Could someone please explain to me, as simply as possible, why the following:
7 performing recursive step 5 performing recursive step 3 performing recursive step 1 performing recursive step -1 at base case. 1 done with recursive step 3 done with recursive step 5 done with recursive step 7 done with recursive step
...when b(7) is called? I understand how it it from 7 to -1, but I thought it would stop there since there was no return statement after the if statement. What causes it to wrap back up and perform the "done with recursive step" S.O.P. method?
Basically, when the recursive call is made, the current state of the method is frozen until the method is finished executing. So the method freezes after n is 7, waiting for b(5) to finish, etc. When you finally reach the base case, then each of the method on the stack that have been frozen, can now complete.
...then it would only print to the base case since there is no System.out.println() method after the recursive call anymore, right? In other words, since there's no print or return method, there is no place for the method to "unleash itself" visually, right?
Originally posted by Amy Lee: I thought it would stop there since there was no return statement after the if statement.

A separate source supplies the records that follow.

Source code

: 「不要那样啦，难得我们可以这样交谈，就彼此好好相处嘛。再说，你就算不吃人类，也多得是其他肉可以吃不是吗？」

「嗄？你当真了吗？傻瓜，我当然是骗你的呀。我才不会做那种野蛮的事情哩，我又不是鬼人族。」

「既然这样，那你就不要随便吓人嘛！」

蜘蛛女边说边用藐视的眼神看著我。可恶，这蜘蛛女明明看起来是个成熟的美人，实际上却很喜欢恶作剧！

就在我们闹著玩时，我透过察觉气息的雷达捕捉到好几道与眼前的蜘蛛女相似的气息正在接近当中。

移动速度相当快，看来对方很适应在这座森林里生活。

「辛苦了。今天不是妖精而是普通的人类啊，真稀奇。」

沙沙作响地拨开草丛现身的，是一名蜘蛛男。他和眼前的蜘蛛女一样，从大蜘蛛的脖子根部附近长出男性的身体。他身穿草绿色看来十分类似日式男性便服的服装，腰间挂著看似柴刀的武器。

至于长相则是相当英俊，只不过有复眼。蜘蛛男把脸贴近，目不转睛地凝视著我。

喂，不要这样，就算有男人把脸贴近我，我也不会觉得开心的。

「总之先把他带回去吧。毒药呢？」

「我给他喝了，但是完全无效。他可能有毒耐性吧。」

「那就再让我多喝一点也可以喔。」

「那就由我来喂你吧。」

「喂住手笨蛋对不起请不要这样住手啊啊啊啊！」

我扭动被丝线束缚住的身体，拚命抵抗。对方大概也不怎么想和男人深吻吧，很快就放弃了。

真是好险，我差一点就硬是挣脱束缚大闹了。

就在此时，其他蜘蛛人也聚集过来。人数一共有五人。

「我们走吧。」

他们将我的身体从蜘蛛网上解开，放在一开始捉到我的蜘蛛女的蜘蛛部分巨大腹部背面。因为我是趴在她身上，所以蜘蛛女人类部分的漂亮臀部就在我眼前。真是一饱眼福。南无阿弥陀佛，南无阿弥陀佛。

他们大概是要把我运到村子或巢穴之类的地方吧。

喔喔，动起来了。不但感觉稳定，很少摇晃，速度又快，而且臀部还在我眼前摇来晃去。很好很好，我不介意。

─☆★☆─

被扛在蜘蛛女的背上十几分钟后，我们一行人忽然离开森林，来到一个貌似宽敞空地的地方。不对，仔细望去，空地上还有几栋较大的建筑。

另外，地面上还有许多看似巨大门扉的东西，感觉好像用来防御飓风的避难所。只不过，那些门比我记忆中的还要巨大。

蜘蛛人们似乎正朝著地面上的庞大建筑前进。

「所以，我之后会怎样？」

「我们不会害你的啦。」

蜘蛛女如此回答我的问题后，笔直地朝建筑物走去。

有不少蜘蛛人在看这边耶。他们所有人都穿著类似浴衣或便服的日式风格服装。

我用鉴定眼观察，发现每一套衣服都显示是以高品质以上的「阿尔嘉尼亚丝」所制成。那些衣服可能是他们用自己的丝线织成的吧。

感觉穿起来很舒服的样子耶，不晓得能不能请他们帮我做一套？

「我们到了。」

Just to be clear, every method returns to the method that called it (or throws an exception, another form of returning). You only need to use the return keyword if you want to return a value or return early.
If you don't specify a return anywhere in your method, it returns when the end of the method is reached. In your case above, when n <= 0 the if test passes, the message is printed, the else block is skipped, and finally the method returns to the calling method.
As each method invocation is kept on the stack, recursive calls are considered to be different method calls in the preceding discussion.
Removing the third println() call doesn't change this fact. It only means that after the recursive call returns to the b(n-2) line, there's nothing more for the method to do so it returns to its caller. The same call chain is performed, however.
For kicks, add another recursive call to b(n-1) immediately after the call to b(n-2).